Directive 1:
According to the text about Francisco Park, on what date did the park open?

Text for analysis:

****************************************

Public park in San Francisco, California, United States

Francisco Park is a 4.5 acre public park in the Russian Hill neighborhood in San Francisco, California, on the site of a former reservoir. The accessible park has a large lawn, a community garden, a playground, and a dog run. It opened in 2022. It has sweeping views of the San Francisco Bay.

==History==
The Francisco Reservoir, the first in San Francisco, was established on the site in 1860 and was decommissioned in 1940 following the establishment of the Lombard Street reservoir, and shut down in 1966. The property then sat unused until 2014, when the city Board of Supervisors voted to hand over the property from the utility district to the city's Recreation and Parks Department. The park was then built by Francisco Park Conservancy, a nonprofit organization supported by the donations from the neighbors and community, and finally gifted to the City in 2022. It opened on April 27, 2022, and was the largest public park opened in the city since 1983.

==Description==
The park is located on Bay Street between Larkin and Hyde Streets. It covers 4.5 acre and rises to an oval lawn. It includes a children's playground, a dog run, a community garden, picnic areas and a public restroom. A fenced-off section of the hillside has been left covered with natural vegetation, and another has been planted with drought-tolerant vegetation. The park preserves a section of the former reservoir and has a donated wrought iron fence from Collis Potter Huntington's Nob Hill mansion. A 450 ft accessible staircase leads from the entrance on Hyde Street, and the pathway from Bay Street through the park is also accessible.

****************************************

Records to use:

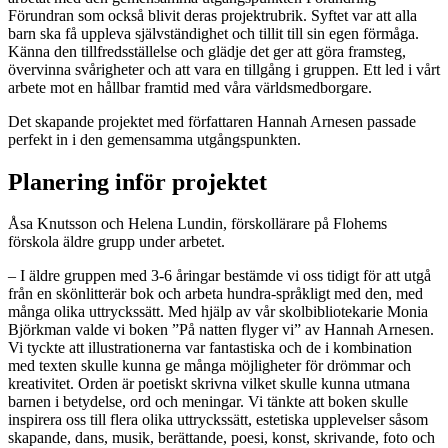
Förundran som också blivit deras projektrubrik. Syftet var att alla
barn ska få uppleva självständighet och tillit till sin egen förmåga.
Känna den tillfredsställelse och glädje det ger att göra framsteg,
övervinna svårigheter och att vara en tillgång i gruppen. Ett led i vårt
arbete mot en hållbar framtid med våra världsmedborgare.
Det skapande projektet med författaren Hannah Arnesen passade
perfekt in i den gemensamma utgångspunkten.
Planering inför projektet
Åsa Knutsson och Helena Lundin, förskollärare på Flohems
förskola äldre grupp under arbetet.
– I äldre gruppen med 3-6 åringar bestämde vi oss tidigt för att utgå
från en skönlitterär bok och arbeta hundra-språkligt med den, med
många olika uttryckssätt. Med hjälp av vår skolbibliotekarie Monia
Björkman valde vi boken ”På natten flyger vi” av Hannah Arnesen.
Vi tyckte att illustrationerna var fantastiska och de i kombination
med texten skulle kunna ge många möjligheter för drömmar och
kreativitet. Orden är poetiskt skrivna vilket skulle kunna utmana
barnen i betydelse, ord och meningar. Vi tänkte att boken skulle
inspirera oss till flera olika uttryckssätt, estetiska upplevelser såsom
skapande, dans, musik, berättande, poesi, konst, skrivande, foto och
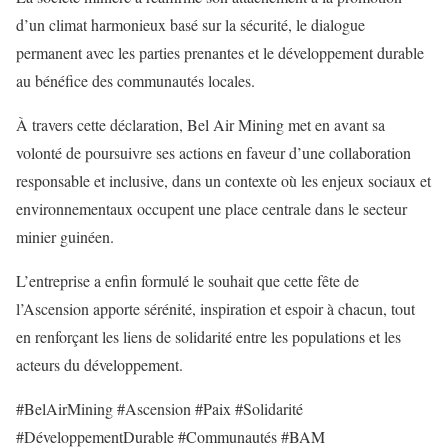
d’un climat harmonieux basé sur la sécurité, le dialogue
permanent avec les parties prenantes et le développement durable
au bénéfice des communautés locales.
À travers cette déclaration, Bel Air Mining met en avant sa
volonté de poursuivre ses actions en faveur d’une collaboration
responsable et inclusive, dans un contexte où les enjeux sociaux et
environnementaux occupent une place centrale dans le secteur
minier guinéen.
L’entreprise a enfin formulé le souhait que cette fête de
l’Ascension apporte sérénité, inspiration et espoir à chacun, tout
en renforçant les liens de solidarité entre les populations et les
acteurs du développement.
#BelAirMining #Ascension #Paix #Solidarité
#DéveloppementDurable #Communautés #BAM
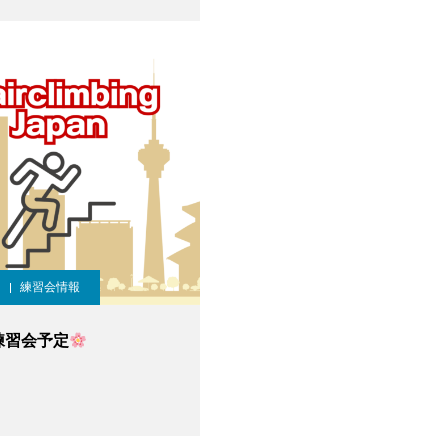
練習会情報
練習会予定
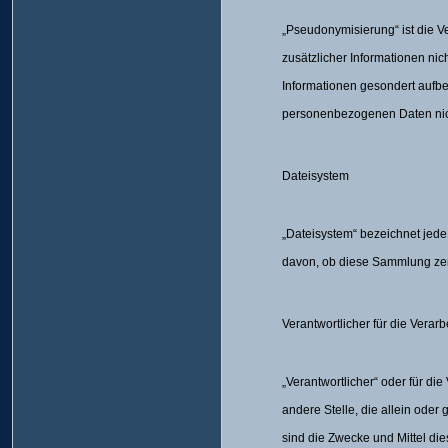
„Pseudonymisierung“ ist die 
zusätzlicher Informationen ni
Informationen gesondert aufb
personenbezogenen Daten nicht
Dateisystem
„Dateisystem“ bezeichnet jed
davon, ob diese Sammlung zent
Verantwortlicher für die Verar
„Verantwortlicher“ oder für die
andere Stelle, die allein ode
sind die Zwecke und Mittel di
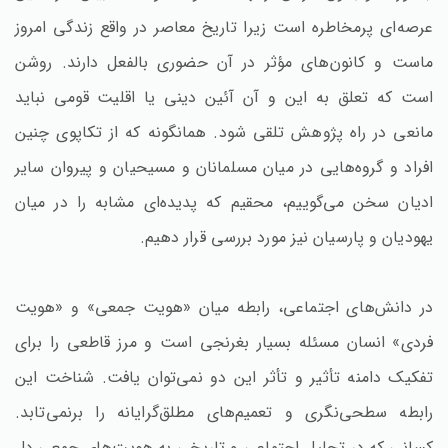
عرصه‌ای پرمخاطره است زیرا تاریخ معاصر در واقع زندگی امروز
ماست و کانون‌های مؤثر در آن حضوری بالفعل دارند. روشن
است که تعلق به این و آن آئین دینی یا اقلیت قومی نباید
مانعی در راه پژوهش تلقی شود. همانگونه که از تکاپوی چنین
افراد و گروه‌هایی در میان مسلمانان و مسیحیان و پیروان سایر
ادیان سخن می‌گوییم، محقیم که پدیده‌ای مشابه را در میان
یهودیان و پارسیان نیز مورد بررسی قرار دهیم.
در دانش‌های اجتماعی، رابطه میان «هویت جمعی» و «هویت
فردی» انسان مسئله بسیار بغرنجی است و مرز قاطعی را برای
تفکیک دامنه تأثیر و تأثر این دو نمی‌توان یافت. شناخت این
رابطه سطحی‌نگری و تعمیم‌های مطلق‌گرایانه را برنمی‌تابد.
کسانی که در تحلیل اجتماعی و تاریخی به هویت‌های جمعی دل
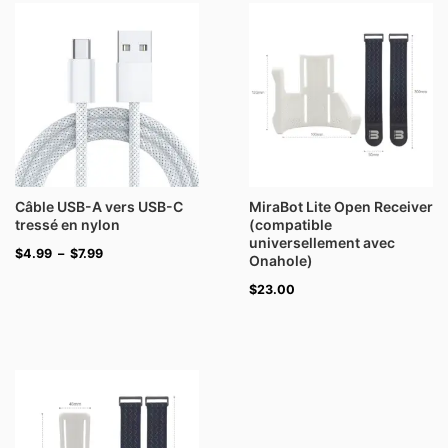
de
prix :
$4.99
à
$7.99
Câble USB-A vers USB-C
MiraBot Lite Open Receiver
tressé en nylon
(compatible
universellement avec
$
4.99
–
$
7.99
Onahole)
$
23.00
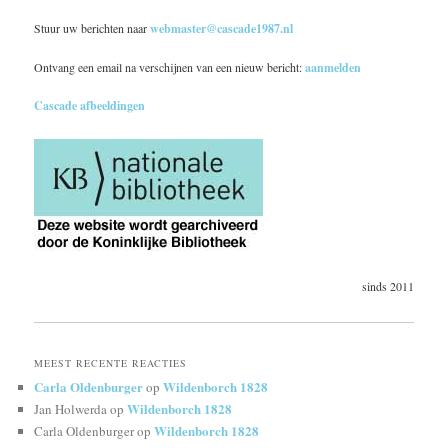
Stuur uw berichten naar
webmaster@cascade1987.nl
Ontvang een email na verschijnen van een nieuw bericht:
aanmelden
Cascade afbeeldingen
sinds 2011
MEEST RECENTE REACTIES
Carla Oldenburger
Wildenborch 1828
op
Wildenborch 1828
Jan Holwerda
op
Wildenborch 1828
Carla Oldenburger
op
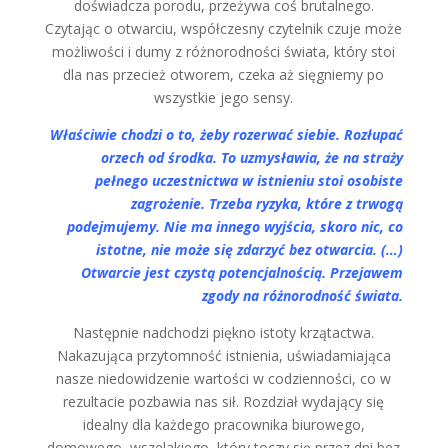
doświadcza porodu, przeżywa coś brutalnego.
Czytając o otwarciu, współczesny czytelnik czuje może
możliwości i dumy z różnorodności świata, który stoi
dla nas przecież otworem, czeka aż sięgniemy po
wszystkie jego sensy.
Właściwie chodzi o to, żeby rozerwać siebie. Rozłupać
orzech od środka. To uzmysławia, że na straży
pełnego uczestnictwa w istnieniu stoi osobiste
zagrożenie. Trzeba ryzyka, które z trwogą
podejmujemy. Nie ma innego wyjścia, skoro nic, co
istotne, nie może się zdarzyć bez otwarcia. (…)
Otwarcie jest czystą potencjalnością. Przejawem
zgody na różnorodność świata.
Następnie nadchodzi piękno istoty krzątactwa.
Nakazująca przytomność istnienia, uświadamiająca
nasze niedowidzenie wartości w codzienności, co w
rezultacie pozbawia nas sił. Rozdział wydający się
idealny dla każdego pracownika biurowego,
domowego, wszelakiego, który toczy się przez dni bez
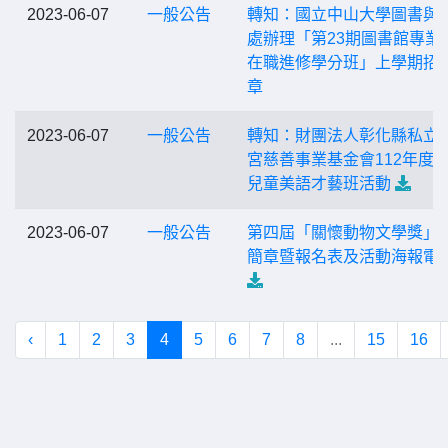
2023-06-07
一般公告
轉知：國立中山大學圖書與
處辦理「第23期圖書館專業
在職進修學分班」上學期招
章
2023-06-07
一般公告
轉知：財團法人彰化縣私立
宮慈善事業基金會112年度
兒童美語才藝班活動
2023-06-07
一般公告
第四屆「關懷動物文學獎」
簡章暨報名表及活動海報電
‹
1
2
3
4
5
6
7
8
...
15
16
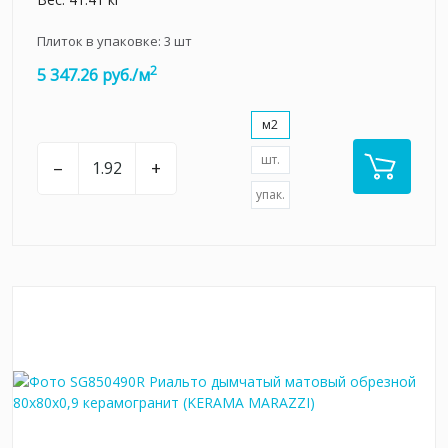
Плиток в упаковке:
3
шт
2
5 347.26 руб./м
м2
шт.
–
+
упак.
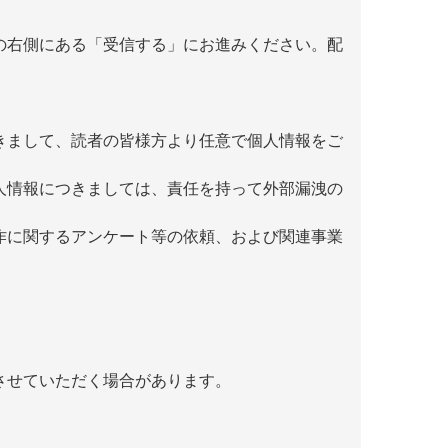
の右側にある「受信する」にお進みください。配
きまして、読者の皆様方より任意で個人情報をご
人情報につきましては、責任を持って外部漏洩の
作に関するアンケート等の依頼、および関連事業
させていただく場合があります。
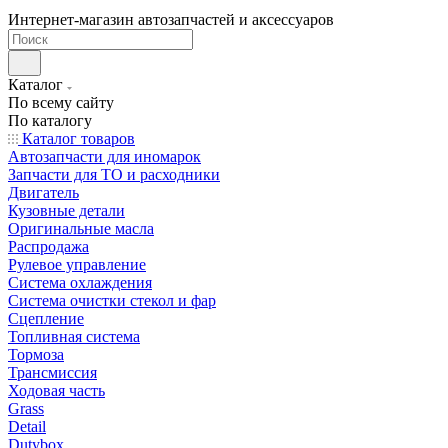
Интернет-магазин автозапчастей и аксессуаров
Каталог
По всему сайту
По каталогу
Каталог товаров
Автозапчасти для иномарок
Запчасти для ТО и расходники
Двигатель
Кузовные детали
Оригинальные масла
Распродажа
Рулевое управление
Система охлаждения
Система очистки стекол и фар
Сцепление
Топливная система
Тормоза
Трансмиссия
Ходовая часть
Grass
Detail
Dutybox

****************************************

Directive 2:
Rewrite the records from their start up to and including the line with "skapande, dans, musik, berättande, poesi, konst, skrivande, foto", replacing "boken" with "berättelsen" and changing nothing else. Give only those lines, and leave the pictures out.

Exercise solution 1:
April 27, 2022

Exercise solution 2:
Förundran som också blivit deras projektrubrik. Syftet var att alla
barn ska få uppleva självständighet och tillit till sin egen förmåga.
Känna den tillfredsställelse och glädje det ger att göra framsteg,
övervinna svårigheter och att vara en tillgång i gruppen. Ett led i vårt
arbete mot en hållbar framtid med våra världsmedborgare.
Det skapande projektet med författaren Hannah Arnesen passade
perfekt in i den gemensamma utgångspunkten.
Planering inför projektet
Åsa Knutsson och Helena Lundin, förskollärare på Flohems
förskola äldre grupp under arbetet.
– I äldre gruppen med 3-6 åringar bestämde vi oss tidigt för att utgå
från en skönlitterär bok och arbeta hundra-språkligt med den, med
många olika uttryckssätt. Med hjälp av vår skolbibliotekarie Monia
Björkman valde vi berättelsen ”På natten flyger vi” av Hannah Arnesen.
Vi tyckte att illustrationerna var fantastiska och de i kombination
med texten skulle kunna ge många möjligheter för drömmar och
kreativitet. Orden är poetiskt skrivna vilket skulle kunna utmana
barnen i betydelse, ord och meningar. Vi tänkte att berättelsen skulle
inspirera oss till flera olika uttryckssätt, estetiska upplevelser såsom
skapande, dans, musik, berättande, poesi, konst, skrivande, foto och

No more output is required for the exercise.